Print verbatim the lines of the records running from the line that contains "family: Phoridae" through the end of the records, both inclusive. Omit the pictures from your answer.
━━━━━━━━━━━━━━━━━━━━
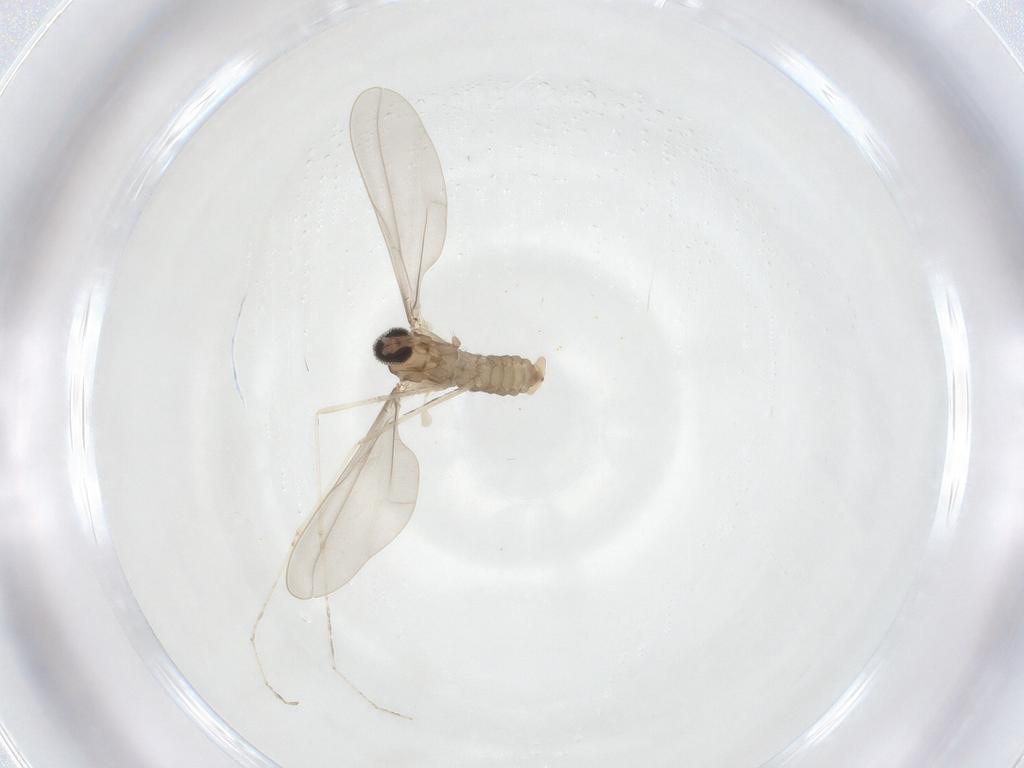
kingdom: Animalia
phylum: Arthropoda
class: Insecta
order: Diptera
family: Cecidomyiidae
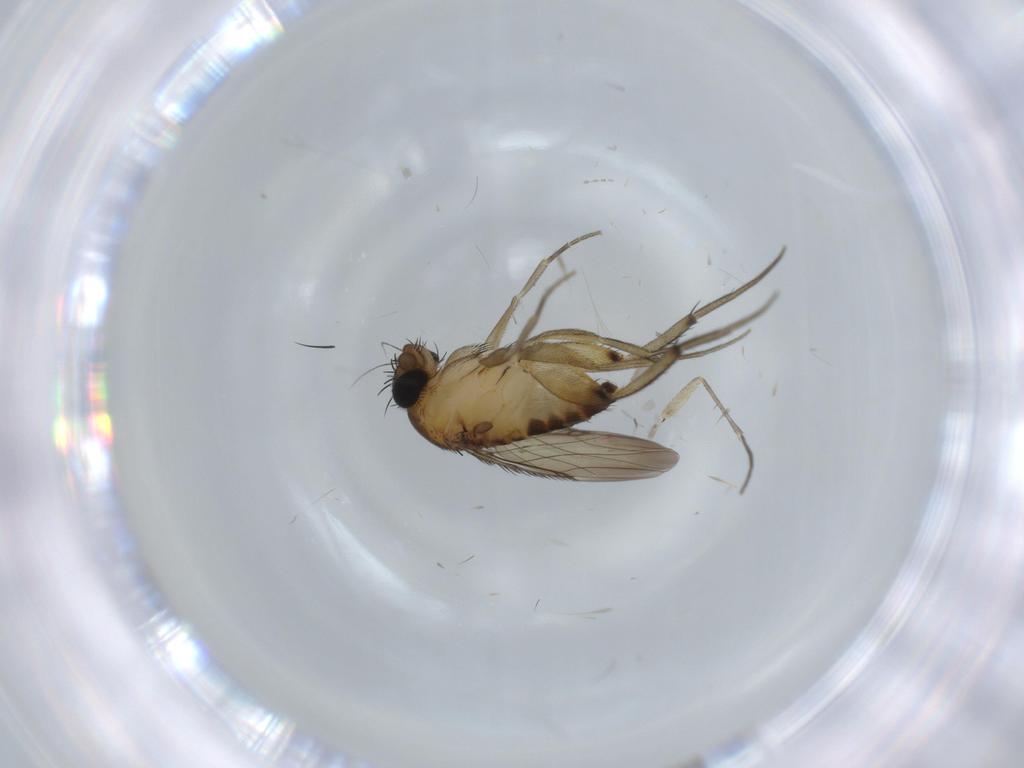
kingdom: Animalia
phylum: Arthropoda
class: Insecta
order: Diptera
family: Phoridae
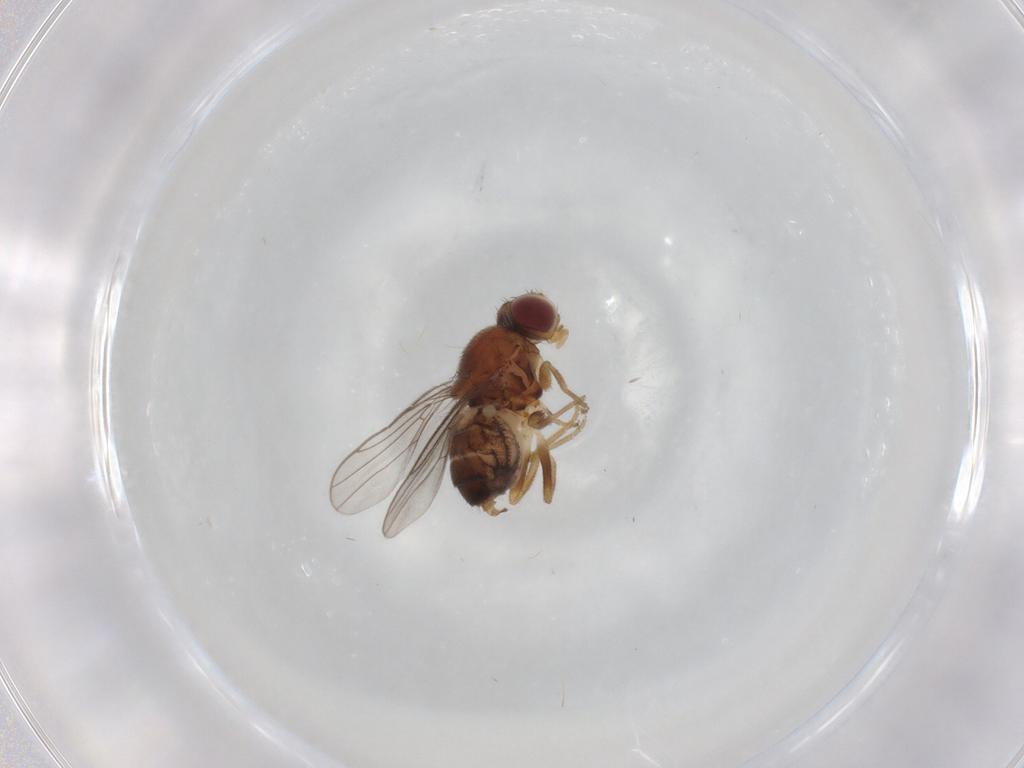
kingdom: Animalia
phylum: Arthropoda
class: Insecta
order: Diptera
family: Chloropidae
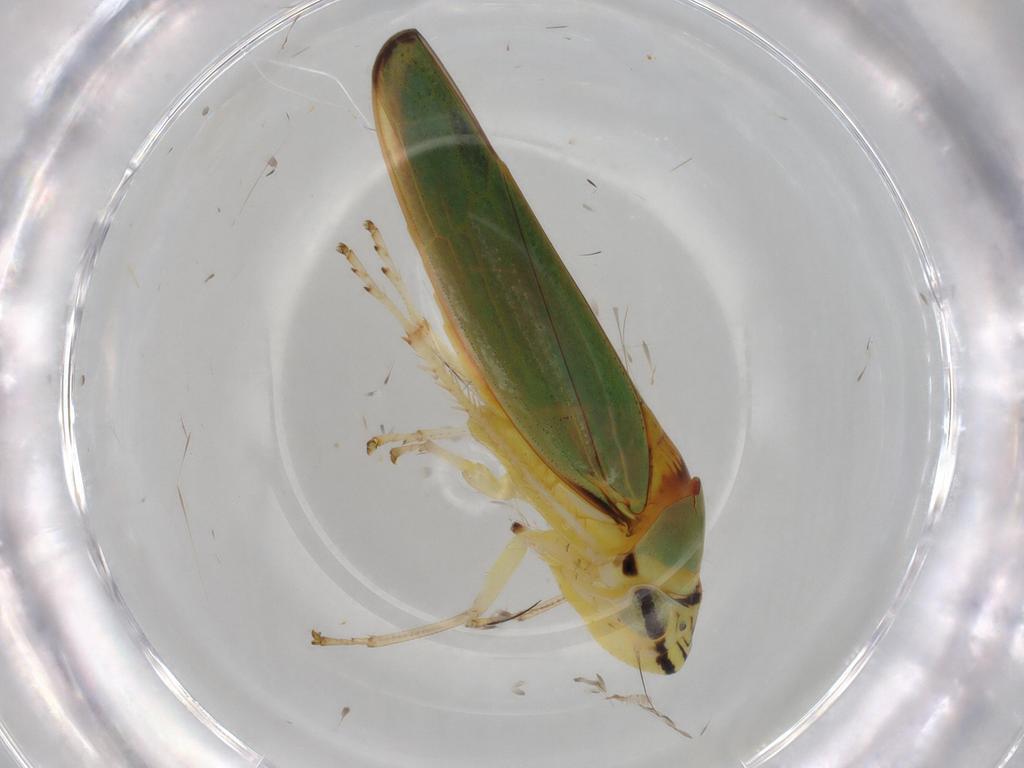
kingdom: Animalia
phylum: Arthropoda
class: Insecta
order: Hemiptera
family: Cicadellidae
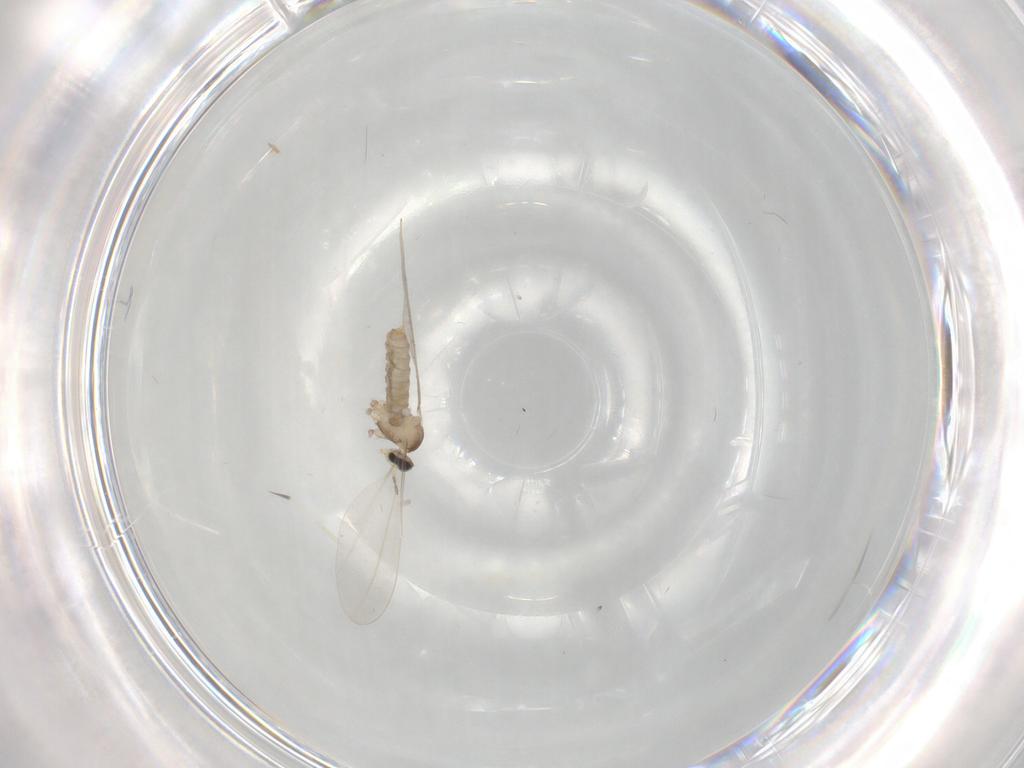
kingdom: Animalia
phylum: Arthropoda
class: Insecta
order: Diptera
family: Cecidomyiidae
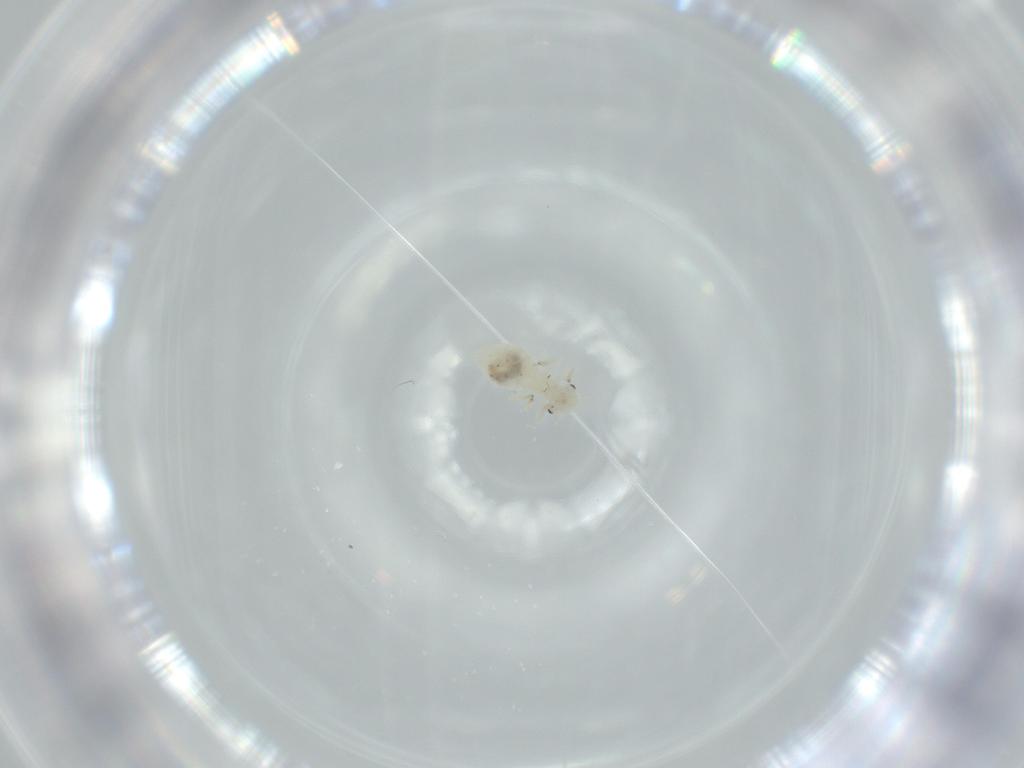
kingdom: Animalia
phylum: Arthropoda
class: Insecta
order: Psocodea
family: Caeciliusidae
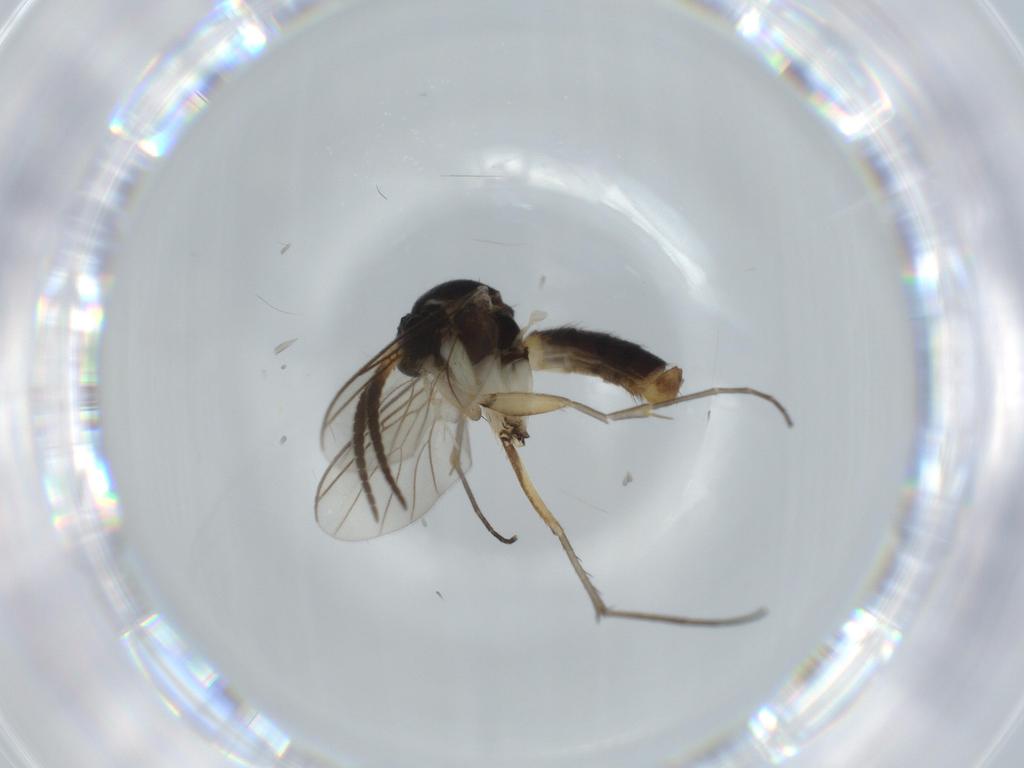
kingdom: Animalia
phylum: Arthropoda
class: Insecta
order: Diptera
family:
━━━━━━━━━━━━━━━━━━━━
▸ **Correct result**:
family: Phoridae
kingdom: Animalia
phylum: Arthropoda
class: Insecta
order: Diptera
family: Chloropidae
kingdom: Animalia
phylum: Arthropoda
class: Insecta
order: Hemiptera
family: Cicadellidae
kingdom: Animalia
phylum: Arthropoda
class: Insecta
order: Diptera
family: Cecidomyiidae
kingdom: Animalia
phylum: Arthropoda
class: Insecta
order: Psocodea
family: Caeciliusidae
kingdom: Animalia
phylum: Arthropoda
class: Insecta
order: Diptera
family:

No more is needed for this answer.